Le métier de vivre : le titre appartient à César Pavese. C’est celui de son journal, qui court du 6 octobre 1935 au 18 août 1950. Dans la journée d’hier, je suis passé sans trop savoir pourquoi, sans crier gare, en silence, de Jean Reverzy à César Pavese. Les deux écrivains ne sont pas si loin l’un de l’autre, ni dans le temps, ni dans l’esprit, ni dans ma bibliothèque. Ils ont vécu à peu près le même nombre d’années, à peu près les mêmes années. Les sonorités de leurs noms se font écho, Pavese et Reverzy.  Leurs prénoms aussi ont du commun : César et Jean, le prénom d’un empereur et celui d’un apôtre, devenu celui de n’importe quel italien, de n’importe quel français. Du Mal du soir de Reverzy au Métier de Vivre de Pavese, il n’y a qu’un pas. Comment, après ce détour par Pavese, suis-je revenu à Reverzy ?  La journée d’hier passa. Quid de celle d’aujourd’hui ? D’un 17 février, l’autre :

 

Pavese (1908-1950):

Les jugements moraux de Madame Bovary ignorent tout principe sauf celui de l’artiste qui violente et imite tous les gestes humains. Certains se gargarisent du tableau que Madame Bovary donne de l’amour, y voyant une saine critique des vieilleries romantiques faite par une « robuste conscience », et ils ne voient pas que cette robuste conscience n’est pas autre chose que le fait de regarder nettement, d’étaler fougueusement les tristes mobiles humains. Comment peut-on vivre, selon Madame Bovary ? D’une seule manière : en étant un artiste calfeutré chez soi.  Garde-toi bien de prendre au sérieux les critiques de Flaubert envers la réalité : elles ne sont faites que d’après ce seul principe : tout est boue, sauf l’artiste consciencieux.

17 février 1938

 

Reverzy (1914-1959) :

Hier soir, j’étudiais l’attente. Chez moi, dans une parfaite solitude, assis dans un fauteuil, je guettais l’instant où les invités, dix personnes, arriveraient. J’aurais voulu percevoir l’instant où se briseraient net l’isolement et le silence ; et je prévoyais le changement non seulement de moi-même, mais surtout de ce que je pouvais percevoir du monde : les murs de la pièce, les meubles, la lumière. Je m’étais promis d’observer scrupuleusement, dès leur intrusion, ceux que j’attendais d’une seconde à l’autre ; et ce n’étais pas pour connaître cet instant même, celui de leur entrée, mais l’instant d’avant, celui où je vivais en ma solitude, face à face avec moi-même. Ils vinrent, le but de toute mon attente – les voir entrer, les saisir, percevoir le changement de moi-même, et par le contraste de ce changement mieux pénétrer mon état intérieur  - en une seconde fut oublié. Mon projet ne me revint à l’esprit que lorsqu’ils furent partis. Donc, je ne les avais pas vus entrer

17 février 1955

 

00:03 Publié dans Des Auteurs | Lien permanent | Commentaires (6) | Tags : littérature, pavese, reverzy, le métier de vivre, le mal du soir | | |

Commentaires

" Une bonne raison de se suicider ne manque jamais à personne "
Auquel de ces deux auteurs appartient cette réflexion d'une cynique lucidité ?

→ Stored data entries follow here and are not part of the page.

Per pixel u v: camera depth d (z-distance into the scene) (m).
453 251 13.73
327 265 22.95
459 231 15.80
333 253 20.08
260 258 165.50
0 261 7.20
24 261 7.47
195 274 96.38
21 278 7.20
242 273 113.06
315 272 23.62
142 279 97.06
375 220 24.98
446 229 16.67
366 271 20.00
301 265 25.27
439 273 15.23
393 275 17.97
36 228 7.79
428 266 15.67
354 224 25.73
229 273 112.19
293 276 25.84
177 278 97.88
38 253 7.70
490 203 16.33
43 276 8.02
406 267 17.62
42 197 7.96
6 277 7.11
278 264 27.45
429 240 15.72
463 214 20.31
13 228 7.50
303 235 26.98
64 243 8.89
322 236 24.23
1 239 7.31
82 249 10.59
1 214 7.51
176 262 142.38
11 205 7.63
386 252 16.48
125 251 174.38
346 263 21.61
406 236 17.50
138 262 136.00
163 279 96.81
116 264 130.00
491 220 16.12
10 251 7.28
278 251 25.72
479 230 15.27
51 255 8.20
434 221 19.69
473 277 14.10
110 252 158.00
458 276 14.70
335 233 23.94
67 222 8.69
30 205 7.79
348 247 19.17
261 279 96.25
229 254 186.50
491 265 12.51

Je suis certain que Solko sait...Il est hors concours.
Amitié

Écrit par : B.redonnet | mardi, 17 février 2009

A mon avis ce devrait être Pavese. D'abord parce qu'il a mis cette phrase en pratique et ensuite parce que cela semble bien dans le ton du "Métier de vivre".

Écrit par : Feuilly | mardi, 17 février 2009

Dernières phrases de Pavese dans le "Métier de vivre", le 18 Août 1950 : "Pas de paroles. Un geste. Je n'écrirai plus".
Cela fait froid dans le dos

Écrit par : solko | mardi, 17 février 2009

C'est un bel extrait et un beau titre... Et de bien glaçantes citations. Malgré tout il est rassurant presque de voir que ces questions se posent, qu'elles se sont déjà posées.

Écrit par : tanguy | mardi, 17 février 2009

Merci pour la découverte de deux écrivains qui sont de parfaits inconnus pour moi !

Écrit par : Zabou | mardi, 17 février 2009

J'aime particulièrement le passage de Reverzy.
Beaucoup d'intériorité. Encore un Lyonnais que je n'avais pas lu.

Pavese était l'auteur préféré de mon prof d'italien. J'en gardais le souvenir de textes moins sombres.

Écrit par : Rosa | mercredi, 18 février 2009

Les commentaires sont fermés.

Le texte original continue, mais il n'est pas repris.